Friday, March 23, 2012

India's First Compulsory Licensing Order

India's first compulsory licensing order in the post TRIPS patent era garnered more attention than one might have expected.

The NY Times reported it, as did a host of other renowned papers, journals and periodicals.

KEI (Knowledge Ecology International) has a very useful web page documenting its take on the decision, as also all articles/pieces that have reviewed the decision so far. Jamie Love, the founder of KEI had filed a very potent affidavit before the Controller General of Patents poking several holes in Bayer's estimated cost of 1.8 billion dollars for its patented cancer drug (Nexavar).

The Hindu ran an excellent editorial on the issue by Ananthakrishnan, where he notes:

"Mere application of the test of reasonable price in a country with a weak social health insurance infrastructure provides a strong argument for compulsory licensing in the case of Nexavar, the patent for which is held by the German multi-national company, Bayer. At present a month's treatment regime of 120 tablets costs Rs.2.84 lakh, but manufacture under compulsory licensing will slash it to Rs.8,880. The Indian applicant has been granted the licence till the expiry of the patent in 2021.

The use of compulsory licensing is bound to raise the temperature in the pharmaceutical industry and be dubbed a move that will stifle innovation. But that would be ignoring the point that it is perfectly legal, and is in fact provided for in the patents regime to balance public interest and corporate profits."

I summarised the text of the 63 page order in this piece in the Indian Express and extract the key portions below:

"In August 2011, Natco, an Indian generic manufacturer, had applied for a compulsory licence in respect of Bayer’s patent covering an anticancer drug, sorafenib tosylate, meant for patients with advanced kidney and liver cancer.

A compulsory licence is a legal instrument designed to force intellectual property owners to license out their statutorily granted right to interested third parties capable of manufacturing the patented product at cheaper prices.

....Constituting what many regard as a textbook case for compulsory licensing, Controller General of Patents P.H. Kurian found that all the grounds prescribed in Section 84 of the Indian Patents Act for the issuance of a compulsory licence had been met:

One, Bayer supplied the drug to hardly 2 per cent of approximately 88,000 patients who required the drug. Therefore, the reasonable requirements of the public with respect to the patented drug (Nexavar) were clearly not met.

Two, Bayer’s pricing of the drug was excessive and did not constitute a “reasonably affordable” price. It charged Rs 2.8 lakh for a month’s supply of the drug, whereas Natco was willing to supply the same quantity at Rs 8,800 a month.

Three, since Bayer did not manufacture reasonable quantities of the drug in India, it could not be said to have complied with the “working” requirement under the Indian Patents Act.

...The order marks a watershed in the history of Indian patent law and in many ways represents a “middle path” in the debates surrounding pharmaceutical patents and access to affordable drugs.
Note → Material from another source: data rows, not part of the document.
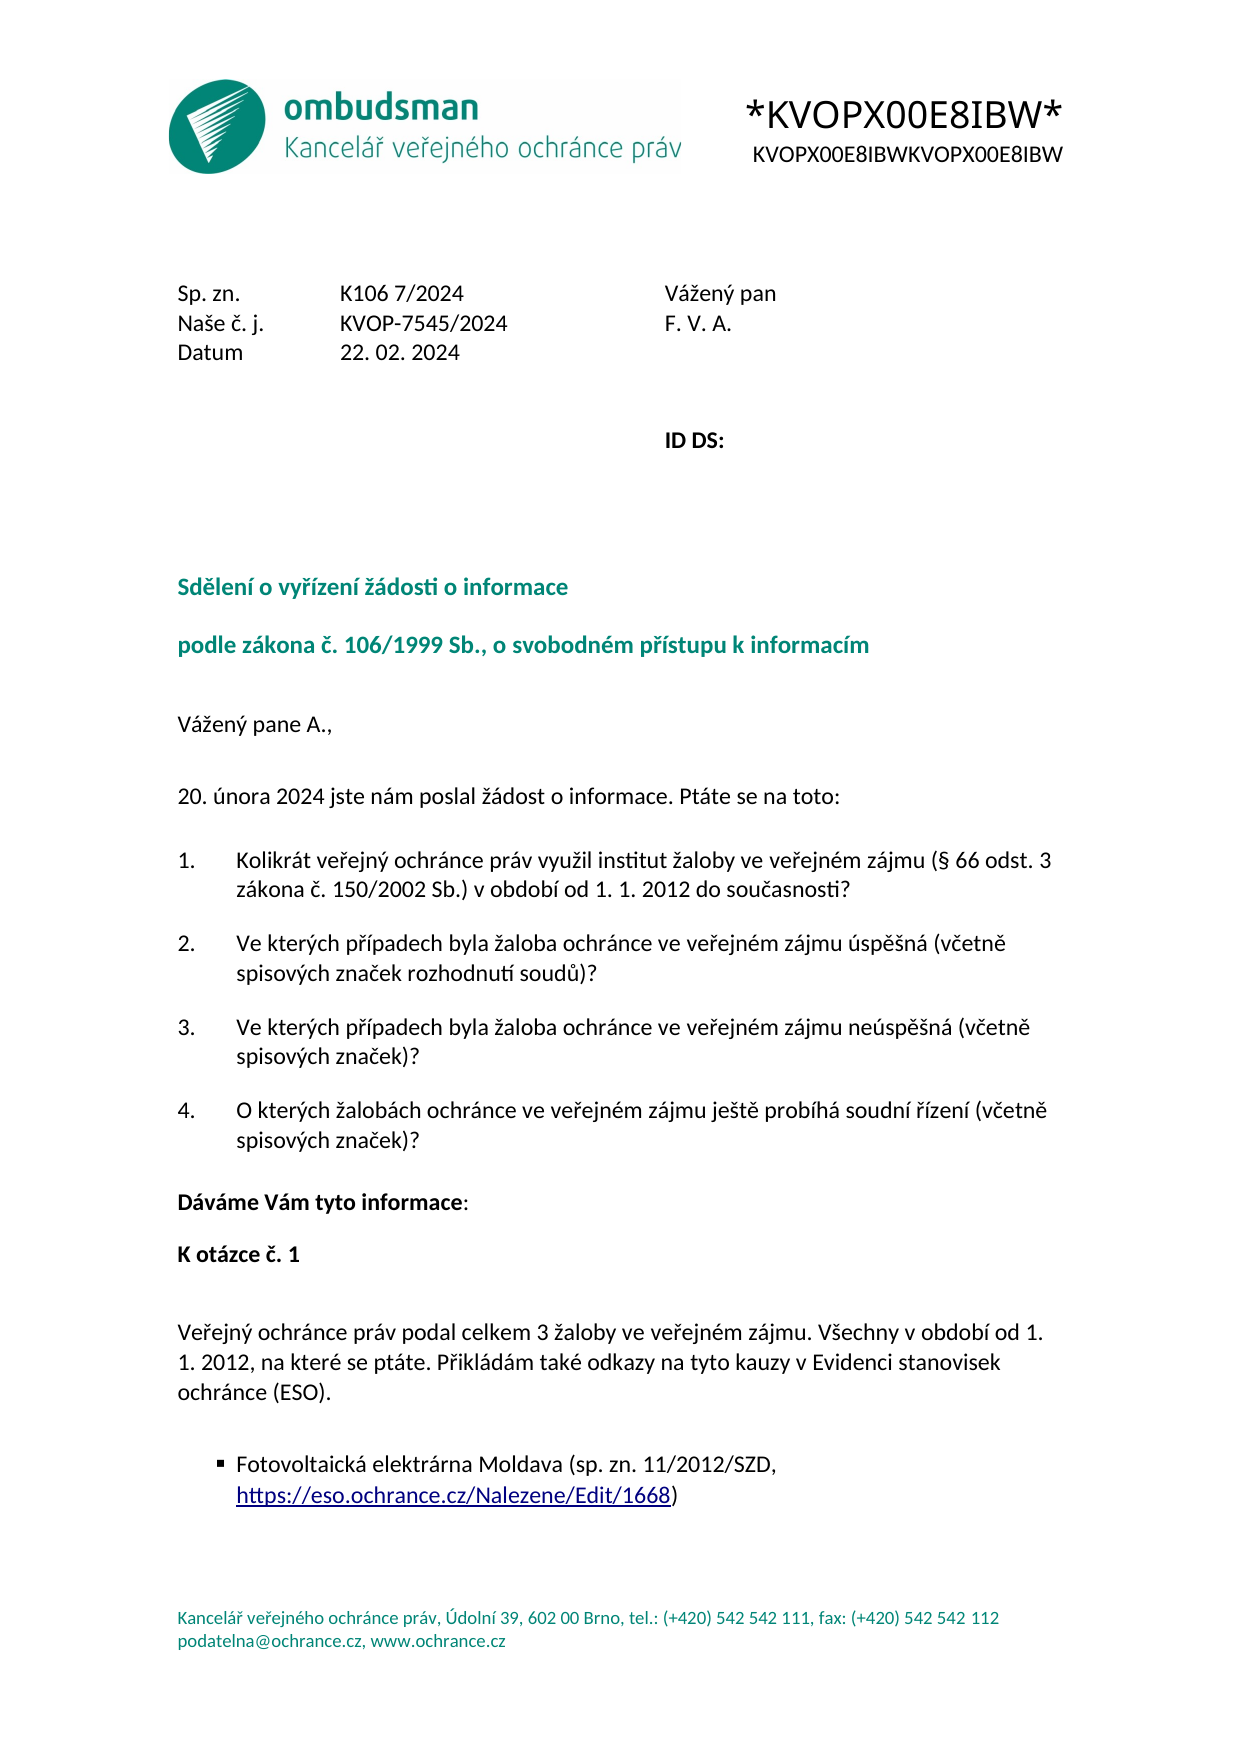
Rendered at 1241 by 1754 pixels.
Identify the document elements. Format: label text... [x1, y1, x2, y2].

table_header Vážený pan F. V. A. ID DS: [665, 220, 1085, 513]
subtitle podle zákona č. 106/1999 Sb., o svobodném přístupu k informacím [177, 630, 1063, 660]
list Fotovoltaická elektrárna Moldava (sp. zn. 11/2012/SZD, https://eso.ochrance.cz/Nalezene/Edit/1668) [215, 1449, 1063, 1509]
text Vážený pane A., [177, 709, 1063, 738]
table_header Sp. zn. Naše č. j. Datum [177, 220, 340, 513]
table_header K106 7/2024 KVOP-7545/2024 22. 02. 2024 [340, 220, 664, 513]
text Veřejný ochránce práv podal celkem 3 žaloby ve veřejném zájmu. Všechny v období od 1. 1. 2012, na které se ptáte. Přikládám také odkazy na tyto kauzy v Evidenci stanovisek ochránce (ESO). [177, 1317, 1063, 1407]
text Dáváme Vám tyto informace: [177, 1187, 1063, 1217]
subtitle Sdělení o vyřízení žádosti o informace [177, 571, 1063, 602]
subtitle K otázce č. 1 [177, 1239, 1063, 1268]
list Ve kterých případech byla žaloba ochránce ve veřejném zájmu neúspěšná (včetně spisových značek)? [177, 1012, 1063, 1071]
text 20. února 2024 jste nám poslal žádost o informace. Ptáte se na toto: [177, 781, 1063, 810]
list O kterých žalobách ochránce ve veřejném zájmu ještě probíhá soudní řízení (včetně spisových značek)? [177, 1096, 1063, 1154]
list Kolikrát veřejný ochránce práv využil institut žaloby ve veřejném zájmu (§ 66 odst. 3 zákona č. 150/2002 Sb.) v období od 1. 1. 2012 do současnosti? [177, 845, 1063, 903]
list Ve kterých případech byla žaloba ochránce ve veřejném zájmu úspěšná (včetně spisových značek rozhodnutí soudů)? [177, 928, 1063, 987]
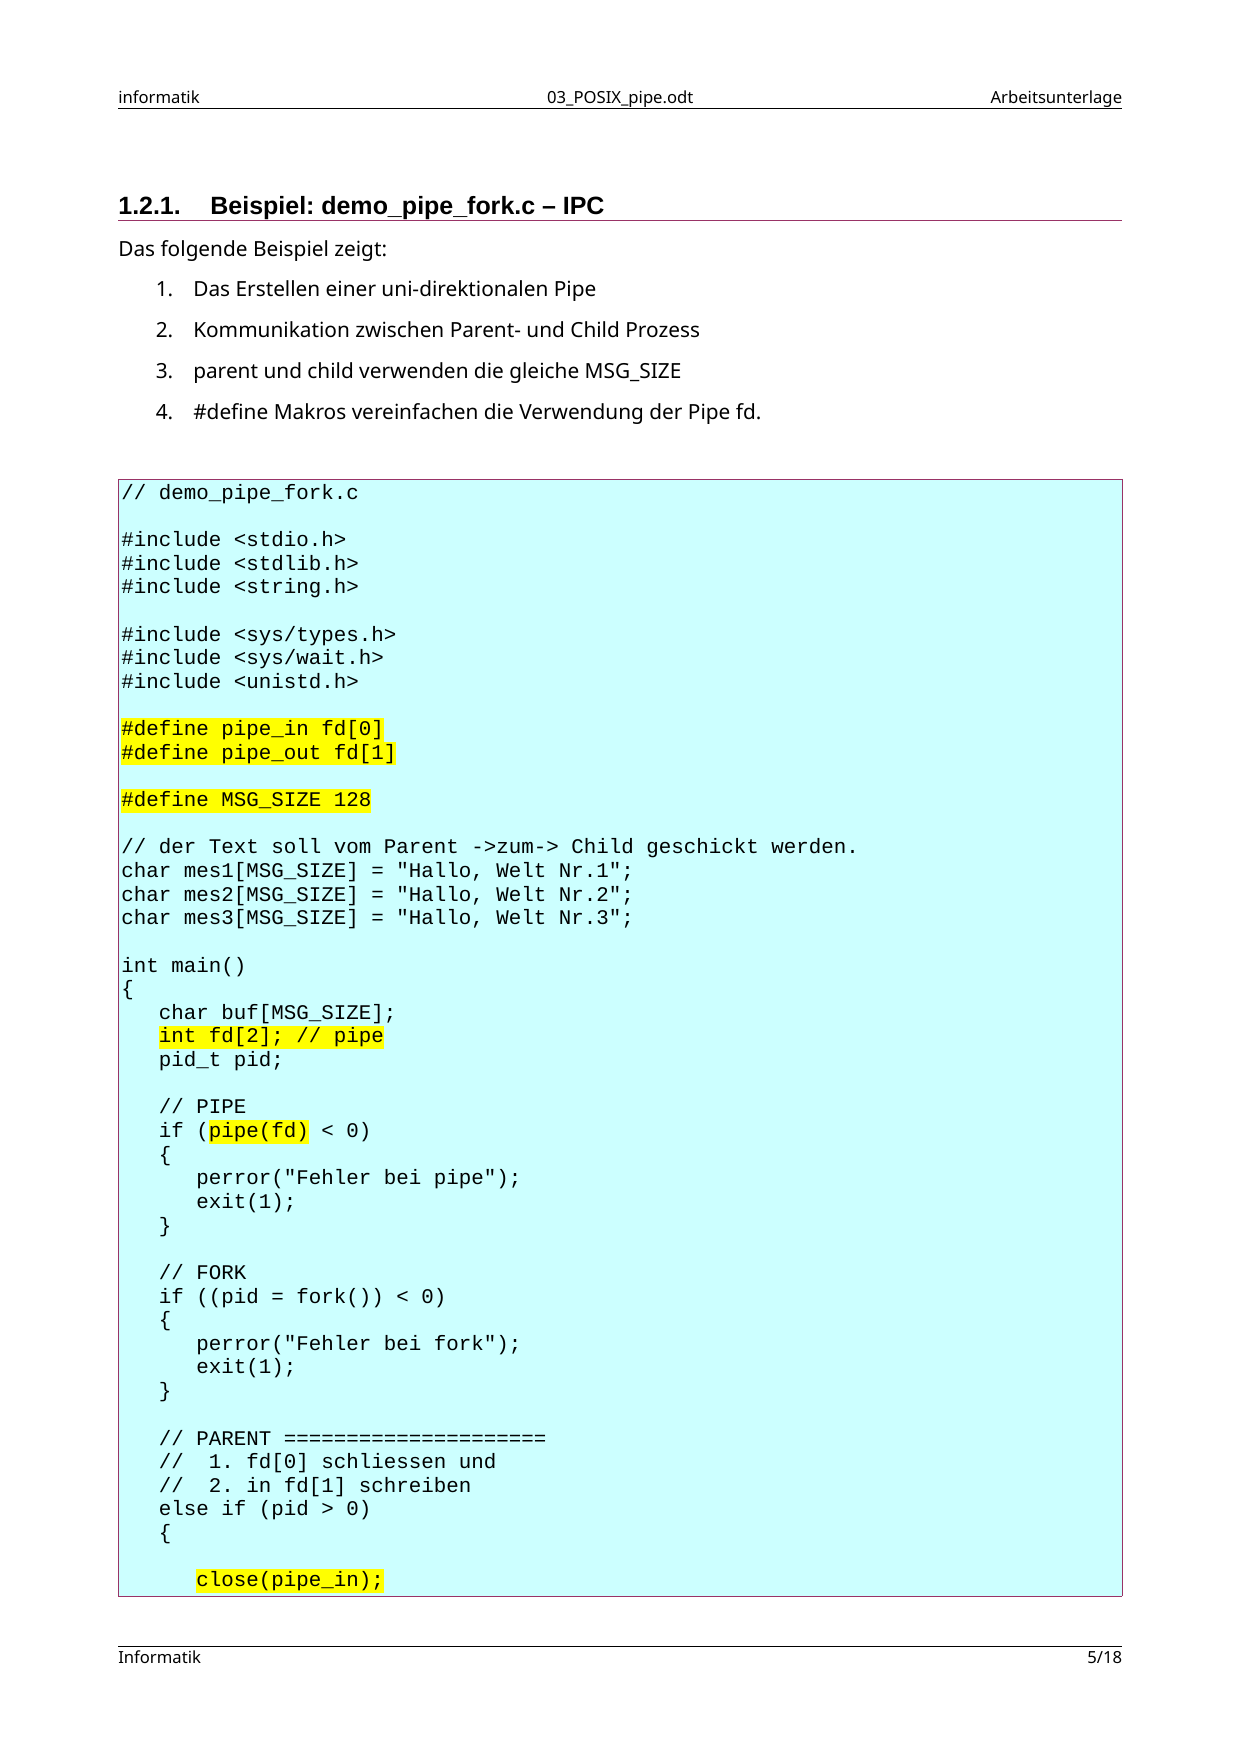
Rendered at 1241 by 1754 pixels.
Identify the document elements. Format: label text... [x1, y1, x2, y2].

list parent und child verwenden die gleiche MSG_SIZE [156, 356, 1122, 384]
text char mes1[MSG_SIZE] = "Hallo, Welt Nr.1"; [119, 857, 1122, 881]
text // FORK [119, 1259, 1122, 1283]
text // demo_pipe_fork.c [119, 480, 1122, 502]
text Das folgende Beispiel zeigt: [118, 234, 1122, 262]
text char buf[MSG_SIZE]; [119, 999, 1122, 1022]
subtitle Beispiel: demo_pipe_fork.c – IPC [118, 191, 1122, 220]
text // PIPE [119, 1093, 1122, 1117]
text int main() [119, 952, 1122, 975]
text { [119, 1141, 1122, 1164]
text exit(1); [119, 1353, 1122, 1377]
text if ((pid = fork()) < 0) [119, 1283, 1122, 1306]
text #define pipe_out fd[1] [119, 739, 1122, 762]
text int fd[2]; // pipe [119, 1022, 1122, 1046]
list Das Erstellen einer uni-direktionalen Pipe [156, 274, 1122, 303]
text if (pipe(fd) < 0) [119, 1117, 1122, 1141]
text } [119, 1377, 1122, 1401]
text { [119, 1519, 1122, 1543]
list Kommunikation zwischen Parent- und Child Prozess [156, 315, 1122, 344]
text exit(1); [119, 1188, 1122, 1212]
text #include <unistd.h> [119, 668, 1122, 691]
text pid_t pid; [119, 1046, 1122, 1070]
text // PARENT ===================== [119, 1424, 1122, 1448]
text #define pipe_in fd[0] [119, 715, 1122, 739]
text #include <string.h> [119, 573, 1122, 597]
text char mes2[MSG_SIZE] = "Hallo, Welt Nr.2"; [119, 881, 1122, 904]
list #define Makros vereinfachen die Verwendung der Pipe fd. [156, 397, 1122, 425]
text // 1. fd[0] schliessen und [119, 1448, 1122, 1472]
text #include <stdlib.h> [119, 549, 1122, 573]
text perror("Fehler bei pipe"); [119, 1164, 1122, 1188]
text close(pipe_in); [119, 1566, 1122, 1596]
text #include <stdio.h> [119, 526, 1122, 549]
text // 2. in fd[1] schreiben [119, 1472, 1122, 1495]
text { [119, 1306, 1122, 1330]
text { [119, 975, 1122, 999]
text #include <sys/types.h> [119, 621, 1122, 644]
text // der Text soll vom Parent ->zum-> Child geschickt werden. [119, 833, 1122, 857]
text else if (pid > 0) [119, 1495, 1122, 1519]
text perror("Fehler bei fork"); [119, 1330, 1122, 1353]
text #include <sys/wait.h> [119, 644, 1122, 668]
text char mes3[MSG_SIZE] = "Hallo, Welt Nr.3"; [119, 904, 1122, 928]
text #define MSG_SIZE 128 [119, 786, 1122, 810]
text } [119, 1212, 1122, 1235]
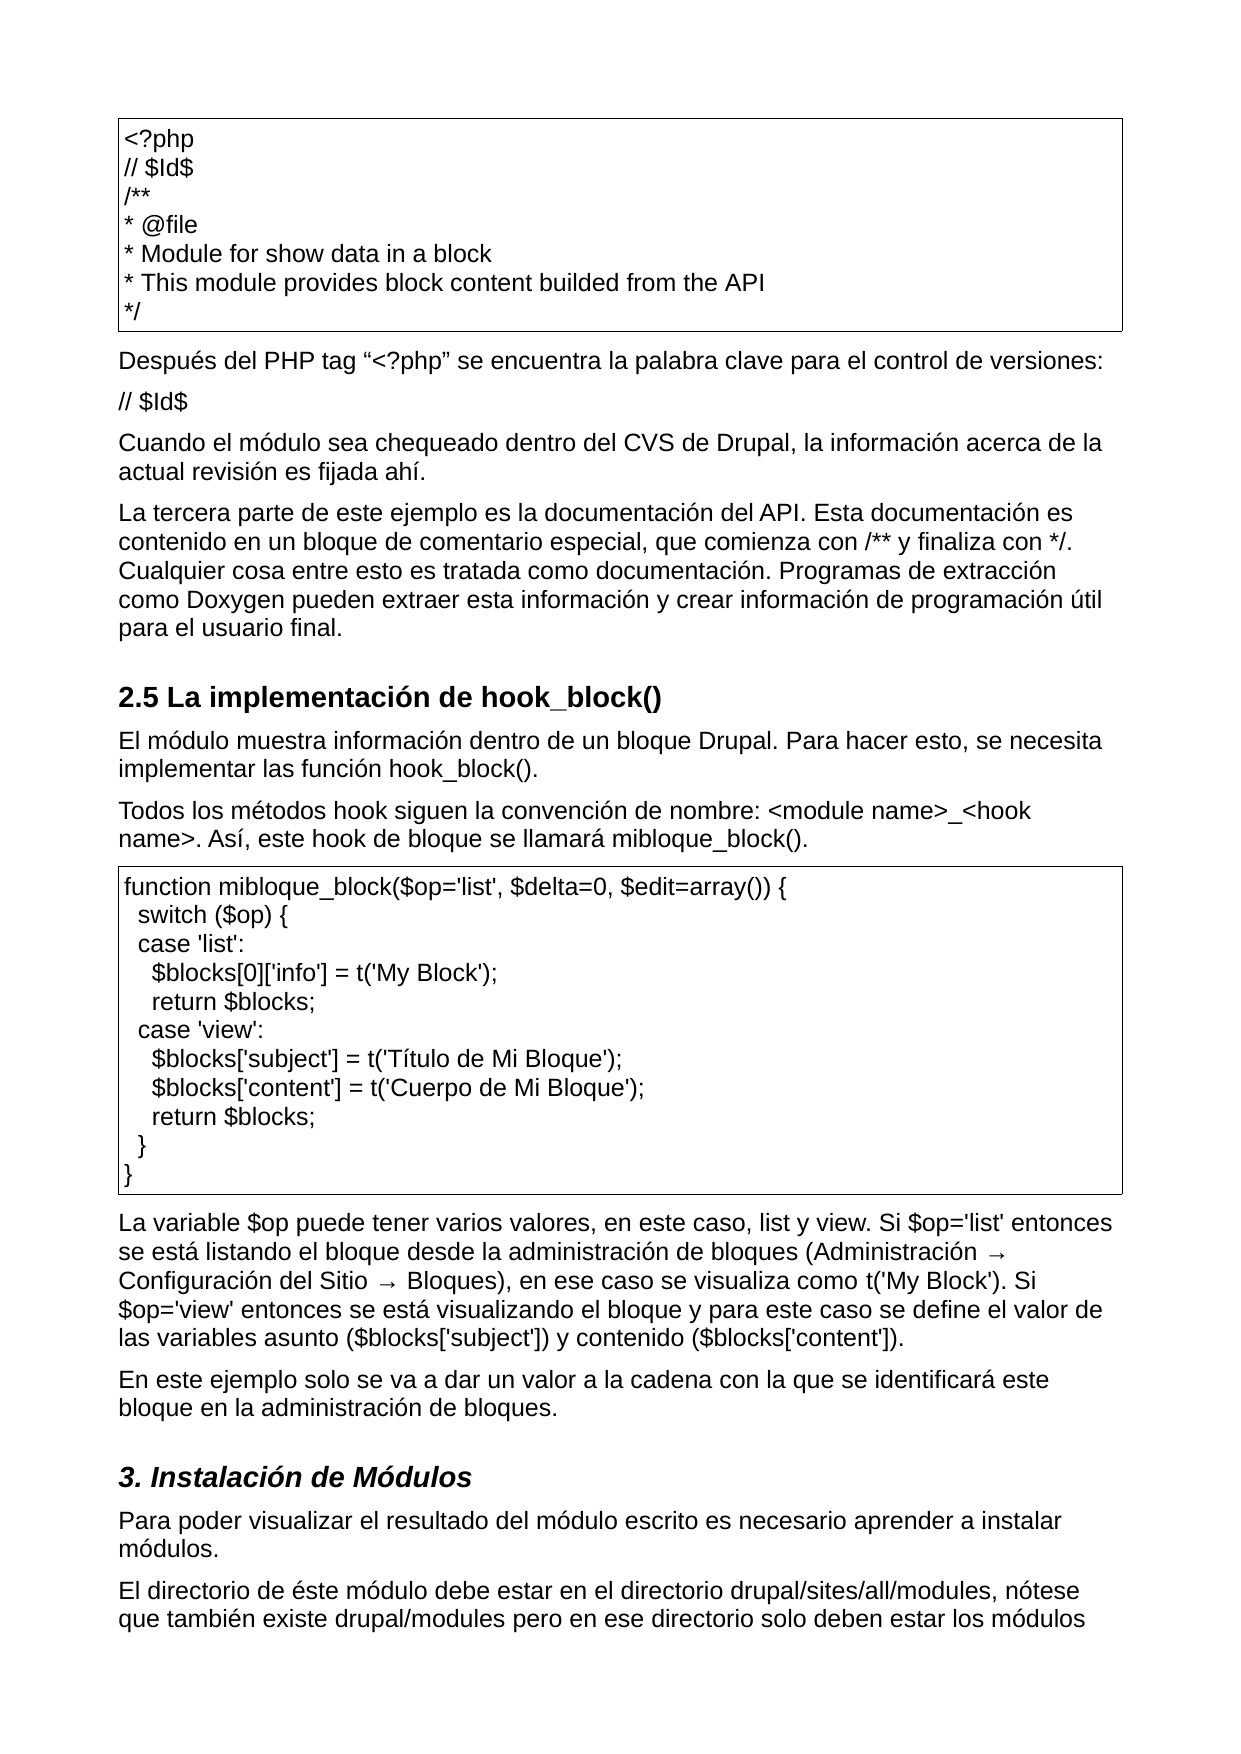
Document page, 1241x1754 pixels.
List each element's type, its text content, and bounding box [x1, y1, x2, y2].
Patents may now be more palatable to critics, if their worst monopoly effects can be successfully moderated through instruments such as compulsory licensing.

....Although this order marks an important victory for patients and activists who are fighting on their behalf, it is only the beginning. Much more needs to be done, particularly by the Indian government.

For one, the government cannot simply sit back and let innovators and generics slug it out, hoping that lower generic prices would necessarily redress our public health concerns. Illustratively, one simply needs to turn to the fact that Natco’s version of Bayer’s patented drug will sell at Rs 8,800 per month. Given that a sizeable proportion of Indians live below poverty line, how many of our patients can afford even this lower generic price?

The government must step in and take proactive measures to ensure accessible healthcare for all. It should facilitate robust insurance schemes, where health coverage extends to the poorest of the poor. Only then will our right to good health translate from paper to practice for the aam admi."